NOTE I also have a load balancer for the proxmox UI so I'll clean up that config to remove this
Ceph
- Set OSDs to "out" and wait for Ceph to rebalance
- Destroy MGR, MON, and MDS from the UI
- Once OSDs are empty destroy them
PVE
Once nothing is running on the node we can follow these steps to remove nodes from proxmox.
Delete the node with:
pvecm delnode <NODE>
Then clean it out here:
root@pve01:/etc/pve/nodes# cd /etc/pve/nodes
root@pve01:/etc/pve/nodes# rm -R pve05/
You can also clean the node itself out by deleting:
systemctl stop pve-cluster corosync
pmxcfs -l
rm /etc/corosync/*
rm /etc/pve/corosync.conf
killall pmxcfs
systemctl start pve-cluster
And rm -R /etc/pve/nodes but I didn't get that far.
Update MS-01 BIOS
While I'm at it there's a BIOS update to apply.

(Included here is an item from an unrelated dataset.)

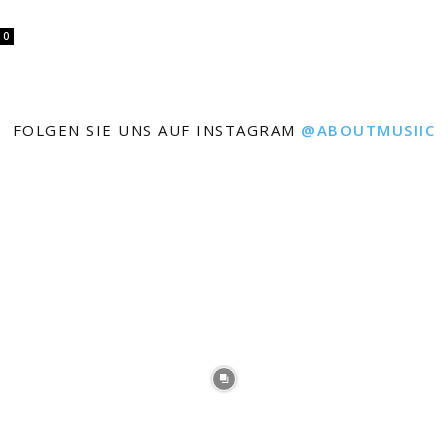
0
FOLGEN SIE UNS AUF INSTAGRAM
@ABOUTMUSIIC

First upgrade BIOS for MS-01. - tutorial - download
Clean Drives
Boot using Gparted and delete any data on the drives we will be using. This is especially important for Ceph as that is picky and hard to fix up the drives from Talos.

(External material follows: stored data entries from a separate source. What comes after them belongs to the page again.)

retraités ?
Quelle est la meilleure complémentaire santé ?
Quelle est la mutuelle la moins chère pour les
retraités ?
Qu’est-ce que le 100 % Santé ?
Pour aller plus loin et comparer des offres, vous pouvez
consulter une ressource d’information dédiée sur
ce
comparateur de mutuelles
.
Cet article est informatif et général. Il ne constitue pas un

Once you add the node to the cluster, before configurign Ceph, run this to wipe the partition table:
$ cat <<EOF | kubectl apply -f -
apiVersion: v1
kind: Pod
metadata:
name: disk-wipe
namespace: rook-ceph
spec:
restartPolicy: Never
nodeName: talosm01
containers:
- name: disk-wipe
image: busybox
securityContext:
privileged: true
command: ["/bin/sh", "-c", "dd if=/dev/zero bs=1M count=100 oflag=direct of=/dev/nvme0n1"]
EOF
pod/disk-wipe created
$ kubectl wait --timeout=900s --for=jsonpath='{.status.phase}=Succeeded' pod disk-wipe
pod/disk-wipe condition met
$ kubectl delete pod disk-wipe
pod "disk-wipe" deleted